In early 2025, a policyholder in Lagos files a motor insurance claim after a collision on the Third Mainland Bridge. The process feels straightforward at first: submit documents, wait for assessment, expect a payout.
Three weeks later, nothing has changed.
No clear update. No transparency. No certainty about whether the claim is even being processed.
This experience is not unusual. It is, in many ways, the default.
Across emerging markets, insurance has a perception problem. It is often described as an “awareness gap” or a “trust deficit,” but those labels oversimplify what is, at its core, an operational failure. People do not distrust insurance because they don’t understand it. They distrust it because, when it matters most, the system does not respond in a way that feels reliable, fair, or timely.
And nowhere is this more visible than in claims.
The industry has long positioned fraud as the central challenge in claims processing. And fraud is real—costly, persistent, and increasingly sophisticated. But focusing too heavily on fraud has obscured a more fundamental issue: the systems designed to process legitimate claims are often too slow, too fragmented, and too opaque to inspire confidence.
In many cases, claims workflows still depend on a patchwork of manual processes. Documents are submitted in different formats across multiple channels. Verification requires human intervention at several stages. Identity checks are inconsistent, often relying on incomplete or siloed databases. Communication between insurers, third-party administrators, and regulators is rarely seamless.
What emerges is not just delay, but friction at every step.

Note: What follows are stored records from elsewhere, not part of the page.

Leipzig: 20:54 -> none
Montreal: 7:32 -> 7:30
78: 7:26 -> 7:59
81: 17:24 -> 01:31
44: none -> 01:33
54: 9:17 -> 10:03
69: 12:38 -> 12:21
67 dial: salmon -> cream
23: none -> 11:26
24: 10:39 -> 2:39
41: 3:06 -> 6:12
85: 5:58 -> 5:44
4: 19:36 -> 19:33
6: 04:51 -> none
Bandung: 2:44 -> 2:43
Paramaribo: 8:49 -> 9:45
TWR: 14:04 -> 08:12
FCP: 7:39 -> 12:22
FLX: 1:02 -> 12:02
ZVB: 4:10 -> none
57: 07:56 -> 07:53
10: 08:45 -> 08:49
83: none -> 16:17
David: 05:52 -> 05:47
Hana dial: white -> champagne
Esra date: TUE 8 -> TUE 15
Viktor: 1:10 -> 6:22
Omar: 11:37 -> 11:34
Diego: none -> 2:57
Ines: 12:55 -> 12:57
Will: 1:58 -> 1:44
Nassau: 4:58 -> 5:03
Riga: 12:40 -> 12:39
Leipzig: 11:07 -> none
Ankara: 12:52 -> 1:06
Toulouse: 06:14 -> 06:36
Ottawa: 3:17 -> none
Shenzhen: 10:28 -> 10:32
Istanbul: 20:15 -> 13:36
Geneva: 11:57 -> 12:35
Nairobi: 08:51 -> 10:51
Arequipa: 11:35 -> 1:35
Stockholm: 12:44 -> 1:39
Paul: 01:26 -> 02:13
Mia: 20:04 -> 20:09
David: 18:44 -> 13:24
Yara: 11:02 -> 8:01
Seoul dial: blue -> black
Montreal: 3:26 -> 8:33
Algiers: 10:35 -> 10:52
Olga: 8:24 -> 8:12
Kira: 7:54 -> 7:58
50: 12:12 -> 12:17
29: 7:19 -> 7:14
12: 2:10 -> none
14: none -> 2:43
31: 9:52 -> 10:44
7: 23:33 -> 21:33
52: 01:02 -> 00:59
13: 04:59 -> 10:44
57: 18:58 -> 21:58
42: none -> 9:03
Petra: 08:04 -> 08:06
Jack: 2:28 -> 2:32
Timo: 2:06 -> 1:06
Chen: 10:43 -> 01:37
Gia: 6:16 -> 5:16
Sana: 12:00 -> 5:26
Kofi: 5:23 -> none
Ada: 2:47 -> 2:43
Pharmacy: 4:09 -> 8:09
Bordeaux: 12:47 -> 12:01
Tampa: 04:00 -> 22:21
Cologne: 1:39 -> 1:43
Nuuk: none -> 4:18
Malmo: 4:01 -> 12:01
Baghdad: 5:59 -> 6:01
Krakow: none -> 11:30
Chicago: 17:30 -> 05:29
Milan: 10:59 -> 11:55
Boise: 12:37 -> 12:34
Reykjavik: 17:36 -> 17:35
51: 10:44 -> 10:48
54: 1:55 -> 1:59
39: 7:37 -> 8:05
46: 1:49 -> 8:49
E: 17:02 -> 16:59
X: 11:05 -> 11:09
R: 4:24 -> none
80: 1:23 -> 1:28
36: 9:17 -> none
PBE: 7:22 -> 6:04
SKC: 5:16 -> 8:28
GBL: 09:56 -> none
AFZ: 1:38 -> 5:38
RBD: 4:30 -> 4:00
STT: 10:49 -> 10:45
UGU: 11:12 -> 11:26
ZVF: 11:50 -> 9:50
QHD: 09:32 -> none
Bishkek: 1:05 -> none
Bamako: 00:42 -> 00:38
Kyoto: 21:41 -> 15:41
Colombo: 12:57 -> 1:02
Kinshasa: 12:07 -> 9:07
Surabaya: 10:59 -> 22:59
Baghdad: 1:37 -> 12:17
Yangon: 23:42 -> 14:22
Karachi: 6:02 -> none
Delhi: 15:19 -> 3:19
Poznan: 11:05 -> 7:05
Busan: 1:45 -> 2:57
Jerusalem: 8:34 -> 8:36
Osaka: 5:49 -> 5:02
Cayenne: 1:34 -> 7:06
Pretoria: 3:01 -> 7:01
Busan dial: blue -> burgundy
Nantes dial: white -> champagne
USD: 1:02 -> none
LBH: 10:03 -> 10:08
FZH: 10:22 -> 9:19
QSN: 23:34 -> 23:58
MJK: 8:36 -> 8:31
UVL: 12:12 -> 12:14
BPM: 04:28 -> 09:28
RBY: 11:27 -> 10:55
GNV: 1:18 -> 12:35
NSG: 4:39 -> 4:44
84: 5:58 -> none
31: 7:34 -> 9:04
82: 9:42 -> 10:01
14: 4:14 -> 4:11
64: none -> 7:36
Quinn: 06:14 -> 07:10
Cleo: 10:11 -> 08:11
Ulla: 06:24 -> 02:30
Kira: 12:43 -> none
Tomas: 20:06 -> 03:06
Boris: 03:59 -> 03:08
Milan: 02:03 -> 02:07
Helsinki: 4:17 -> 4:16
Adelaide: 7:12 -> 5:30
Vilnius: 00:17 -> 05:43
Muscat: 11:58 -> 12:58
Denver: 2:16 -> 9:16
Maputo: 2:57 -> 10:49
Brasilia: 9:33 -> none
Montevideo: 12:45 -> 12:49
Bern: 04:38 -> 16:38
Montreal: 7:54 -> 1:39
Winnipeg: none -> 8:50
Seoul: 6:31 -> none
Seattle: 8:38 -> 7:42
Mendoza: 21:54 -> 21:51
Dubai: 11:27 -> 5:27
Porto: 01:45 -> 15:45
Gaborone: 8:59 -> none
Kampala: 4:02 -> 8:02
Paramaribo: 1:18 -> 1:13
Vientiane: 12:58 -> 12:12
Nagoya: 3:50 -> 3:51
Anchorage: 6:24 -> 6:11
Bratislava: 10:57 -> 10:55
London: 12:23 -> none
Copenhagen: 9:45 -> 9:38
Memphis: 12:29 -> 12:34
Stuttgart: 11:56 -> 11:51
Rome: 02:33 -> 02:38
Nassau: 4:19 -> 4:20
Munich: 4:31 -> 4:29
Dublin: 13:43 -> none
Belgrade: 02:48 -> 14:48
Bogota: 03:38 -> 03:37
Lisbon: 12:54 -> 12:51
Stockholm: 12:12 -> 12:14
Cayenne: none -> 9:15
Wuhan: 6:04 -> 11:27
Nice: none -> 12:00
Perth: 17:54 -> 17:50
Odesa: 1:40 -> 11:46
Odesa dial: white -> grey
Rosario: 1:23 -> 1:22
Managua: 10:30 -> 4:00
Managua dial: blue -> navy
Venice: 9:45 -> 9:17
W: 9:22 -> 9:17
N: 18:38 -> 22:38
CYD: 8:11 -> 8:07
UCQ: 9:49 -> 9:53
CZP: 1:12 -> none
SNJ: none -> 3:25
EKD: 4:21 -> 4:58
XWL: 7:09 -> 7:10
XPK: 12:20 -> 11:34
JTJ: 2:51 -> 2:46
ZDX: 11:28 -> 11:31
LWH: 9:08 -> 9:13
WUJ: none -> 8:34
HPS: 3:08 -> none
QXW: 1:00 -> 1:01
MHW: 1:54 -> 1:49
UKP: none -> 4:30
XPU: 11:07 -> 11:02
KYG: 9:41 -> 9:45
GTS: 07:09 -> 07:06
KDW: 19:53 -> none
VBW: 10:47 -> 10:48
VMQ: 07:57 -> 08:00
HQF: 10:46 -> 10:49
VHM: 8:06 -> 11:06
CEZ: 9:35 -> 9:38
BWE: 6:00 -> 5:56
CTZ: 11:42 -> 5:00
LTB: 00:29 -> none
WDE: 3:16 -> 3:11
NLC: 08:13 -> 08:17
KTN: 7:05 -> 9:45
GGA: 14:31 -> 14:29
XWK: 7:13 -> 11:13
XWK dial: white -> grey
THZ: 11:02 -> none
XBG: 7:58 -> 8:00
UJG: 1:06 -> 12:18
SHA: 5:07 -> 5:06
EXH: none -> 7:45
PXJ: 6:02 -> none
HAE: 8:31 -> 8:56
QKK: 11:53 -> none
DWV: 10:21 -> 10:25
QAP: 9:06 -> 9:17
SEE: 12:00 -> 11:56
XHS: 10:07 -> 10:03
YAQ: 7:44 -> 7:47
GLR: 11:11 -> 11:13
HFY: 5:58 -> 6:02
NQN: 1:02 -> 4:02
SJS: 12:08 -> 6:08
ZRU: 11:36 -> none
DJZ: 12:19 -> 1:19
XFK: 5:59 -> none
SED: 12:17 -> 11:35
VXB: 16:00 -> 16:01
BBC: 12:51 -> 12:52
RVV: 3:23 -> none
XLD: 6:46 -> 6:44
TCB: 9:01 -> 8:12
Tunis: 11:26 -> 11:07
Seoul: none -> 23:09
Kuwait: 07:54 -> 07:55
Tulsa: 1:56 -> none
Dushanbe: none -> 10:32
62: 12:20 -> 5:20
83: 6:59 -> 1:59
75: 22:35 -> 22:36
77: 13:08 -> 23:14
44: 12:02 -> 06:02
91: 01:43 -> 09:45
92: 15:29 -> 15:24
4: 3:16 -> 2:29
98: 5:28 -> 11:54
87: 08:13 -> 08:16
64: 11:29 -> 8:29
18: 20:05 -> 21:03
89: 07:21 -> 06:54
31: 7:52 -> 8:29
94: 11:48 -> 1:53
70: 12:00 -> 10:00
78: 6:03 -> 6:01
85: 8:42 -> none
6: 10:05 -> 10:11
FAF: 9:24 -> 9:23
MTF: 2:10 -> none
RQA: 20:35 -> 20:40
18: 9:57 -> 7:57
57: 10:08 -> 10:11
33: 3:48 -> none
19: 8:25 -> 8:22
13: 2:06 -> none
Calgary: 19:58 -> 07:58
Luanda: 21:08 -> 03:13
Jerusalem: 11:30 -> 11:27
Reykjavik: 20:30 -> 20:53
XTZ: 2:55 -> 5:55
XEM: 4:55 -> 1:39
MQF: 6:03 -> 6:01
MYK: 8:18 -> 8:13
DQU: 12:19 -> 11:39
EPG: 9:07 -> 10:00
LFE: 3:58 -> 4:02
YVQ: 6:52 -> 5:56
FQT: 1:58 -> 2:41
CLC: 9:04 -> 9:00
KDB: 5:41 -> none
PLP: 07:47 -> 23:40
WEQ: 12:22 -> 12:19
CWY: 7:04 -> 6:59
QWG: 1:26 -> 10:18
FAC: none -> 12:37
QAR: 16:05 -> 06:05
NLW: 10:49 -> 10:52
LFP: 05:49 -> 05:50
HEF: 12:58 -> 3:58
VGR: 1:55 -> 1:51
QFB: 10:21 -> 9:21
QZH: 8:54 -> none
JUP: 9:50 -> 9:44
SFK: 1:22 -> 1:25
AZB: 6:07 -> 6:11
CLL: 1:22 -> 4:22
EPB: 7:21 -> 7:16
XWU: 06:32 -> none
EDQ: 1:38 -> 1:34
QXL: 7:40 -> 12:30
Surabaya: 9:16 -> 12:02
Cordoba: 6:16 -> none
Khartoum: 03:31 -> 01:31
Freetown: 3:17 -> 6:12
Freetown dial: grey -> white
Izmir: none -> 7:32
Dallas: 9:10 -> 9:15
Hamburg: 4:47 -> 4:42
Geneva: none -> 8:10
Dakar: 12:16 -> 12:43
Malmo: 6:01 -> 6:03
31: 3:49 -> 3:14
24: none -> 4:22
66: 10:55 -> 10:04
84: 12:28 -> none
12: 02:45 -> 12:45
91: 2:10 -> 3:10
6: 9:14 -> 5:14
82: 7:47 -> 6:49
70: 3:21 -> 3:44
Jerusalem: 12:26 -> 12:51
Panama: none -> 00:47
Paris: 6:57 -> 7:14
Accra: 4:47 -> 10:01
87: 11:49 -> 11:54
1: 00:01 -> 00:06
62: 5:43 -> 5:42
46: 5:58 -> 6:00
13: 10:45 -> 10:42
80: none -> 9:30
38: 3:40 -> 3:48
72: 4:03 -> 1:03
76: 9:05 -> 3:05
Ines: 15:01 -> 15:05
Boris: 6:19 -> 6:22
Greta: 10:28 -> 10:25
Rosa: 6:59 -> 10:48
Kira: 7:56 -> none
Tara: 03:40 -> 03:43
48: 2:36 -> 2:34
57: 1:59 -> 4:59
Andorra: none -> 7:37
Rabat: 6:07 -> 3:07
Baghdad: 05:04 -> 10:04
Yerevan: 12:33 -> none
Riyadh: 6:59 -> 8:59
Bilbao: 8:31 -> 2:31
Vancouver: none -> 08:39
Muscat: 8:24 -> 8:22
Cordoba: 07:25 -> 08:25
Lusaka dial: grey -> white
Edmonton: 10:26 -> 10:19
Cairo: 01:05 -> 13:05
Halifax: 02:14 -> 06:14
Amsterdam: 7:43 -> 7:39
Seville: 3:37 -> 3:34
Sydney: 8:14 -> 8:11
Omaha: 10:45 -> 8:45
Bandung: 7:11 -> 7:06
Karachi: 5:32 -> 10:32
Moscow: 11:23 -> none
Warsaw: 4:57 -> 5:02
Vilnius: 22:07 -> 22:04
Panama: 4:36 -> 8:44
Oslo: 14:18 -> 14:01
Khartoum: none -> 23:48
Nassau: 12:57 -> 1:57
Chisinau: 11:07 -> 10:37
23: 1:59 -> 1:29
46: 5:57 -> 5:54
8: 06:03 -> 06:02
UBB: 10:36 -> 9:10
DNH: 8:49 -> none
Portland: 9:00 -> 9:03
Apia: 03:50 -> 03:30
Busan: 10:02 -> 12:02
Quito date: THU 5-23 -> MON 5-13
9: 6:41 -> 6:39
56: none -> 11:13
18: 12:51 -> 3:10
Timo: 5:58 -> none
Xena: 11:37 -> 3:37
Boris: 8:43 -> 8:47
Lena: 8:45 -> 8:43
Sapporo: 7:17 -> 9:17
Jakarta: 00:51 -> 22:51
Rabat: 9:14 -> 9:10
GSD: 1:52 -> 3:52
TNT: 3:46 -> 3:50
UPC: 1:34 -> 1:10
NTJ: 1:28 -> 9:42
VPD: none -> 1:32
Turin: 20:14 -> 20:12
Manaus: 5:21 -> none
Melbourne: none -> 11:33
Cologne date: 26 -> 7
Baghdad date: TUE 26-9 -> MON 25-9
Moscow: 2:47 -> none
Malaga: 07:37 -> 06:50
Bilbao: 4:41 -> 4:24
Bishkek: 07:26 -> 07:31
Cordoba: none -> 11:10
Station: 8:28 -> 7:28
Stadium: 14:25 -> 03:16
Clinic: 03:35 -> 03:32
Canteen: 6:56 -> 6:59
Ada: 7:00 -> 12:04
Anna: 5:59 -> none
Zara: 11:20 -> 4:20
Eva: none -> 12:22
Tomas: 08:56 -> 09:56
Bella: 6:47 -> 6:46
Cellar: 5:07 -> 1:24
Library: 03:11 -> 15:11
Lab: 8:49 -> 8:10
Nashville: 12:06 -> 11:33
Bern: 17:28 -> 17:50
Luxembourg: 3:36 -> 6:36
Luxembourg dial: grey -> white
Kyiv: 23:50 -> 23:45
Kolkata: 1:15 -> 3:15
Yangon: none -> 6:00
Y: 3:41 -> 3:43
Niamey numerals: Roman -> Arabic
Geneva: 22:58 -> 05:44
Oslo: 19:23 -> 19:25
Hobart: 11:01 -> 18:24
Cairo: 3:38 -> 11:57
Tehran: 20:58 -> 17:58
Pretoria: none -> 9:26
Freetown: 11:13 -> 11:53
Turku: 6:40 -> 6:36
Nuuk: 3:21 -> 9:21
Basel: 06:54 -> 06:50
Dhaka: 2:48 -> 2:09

This friction creates a paradox. In trying to prevent fraud, insurers introduce layers of verification that make it harder for legitimate customers to get paid. The result is an experience where honest policyholders feel scrutinized, while determined fraudsters continue to exploit systemic gaps.
Over time, this erodes trust in a way that no marketing campaign can repair.
The deeper issue is that insurance is often treated as a financial product defined by policies and premiums. But from the customer’s perspective, the product is the claim. It is the moment of truth—the point at which the promise of protection is either fulfilled or broken.
If claims fail, the entire value proposition collapses.
This is particularly critical in markets where insurance penetration is already low. Every delayed payout, every unresolved claim, reinforces skepticism and discourages future adoption. The impact extends beyond individual insurers; it shapes the trajectory of the entire ecosystem.
At the center of this challenge is identity.
A surprising number of claims delays can be traced back to a simple question that systems struggle to answer quickly and confidently: is this person who they say they are, and are they legitimately entitled to this claim?
Without a robust identity layer, insurers are forced into reactive verification. They cross-check documents manually, reconcile records across disconnected systems, and rely on human judgment in situations that demand precision and speed. This not only slows down processing but also introduces inconsistencies that can be exploited.
What’s needed is a shift from reactive validation to proactive certainty—where identity is verified once, reliably, and then reused across the lifecycle of a policy and its associated claims.
This is where infrastructure begins to matter more than process.
Modern claims systems are moving toward a model where identity, data, and workflows are tightly integrated. In this model, a claim is not a collection of documents waiting to be reviewed, but a structured, verifiable transaction that can be assessed in real time.
With the right infrastructure in place, a claim submission can trigger instant identity validation, automated policy checks, and risk scoring based on historical and cross-platform data. Exceptions can still be flagged for human review, but the baseline experience becomes faster, more predictable, and significantly more transparent.
This is the shift that platforms like InsureGov, developed by Seamfix, are enabling.
Rather than layering digital tools on top of broken processes, InsureGov rethinks claims as part of a broader, identity-driven ecosystem. It connects insurers, regulators, and verification systems through a unified infrastructure that allows claims to be processed with far greater speed and confidence.
Identity verification is embedded at the point of interaction, not deferred to later stages. Data flows more seamlessly across stakeholders, reducing duplication and inconsistencies. Workflows are orchestrated digitally, minimizing the need for manual intervention while preserving the ability to handle complex cases.
The result is not just operational efficiency, but a fundamentally different customer experience.
Claims that once took weeks can be resolved in hours or days. Customers gain visibility into the status of their claims. Insurers reduce leakage from fraud without penalizing legitimate users. Regulators gain better oversight into industry-wide patterns and risks.
More importantly, the system begins to behave in a way that feels trustworthy.
This is the real opportunity. Not just to digitize claims, but to redefine what insurance feels like in practice.
In emerging markets, where trust in formal financial systems is still being built, this distinction matters enormously. Insurance cannot afford to be an abstract promise. It has to be a reliable, observable experience.
The insurers that recognize this will not compete on pricing alone. They will compete on certainty—on their ability to deliver outcomes quickly, transparently, and consistently.
And that capability will not come from incremental improvements to existing workflows. It will come from investing in the underlying infrastructure that makes trust scalable.
Because in the end, insurance is not just about risk transfer.
It is about whether, when something goes wrong, the system shows up.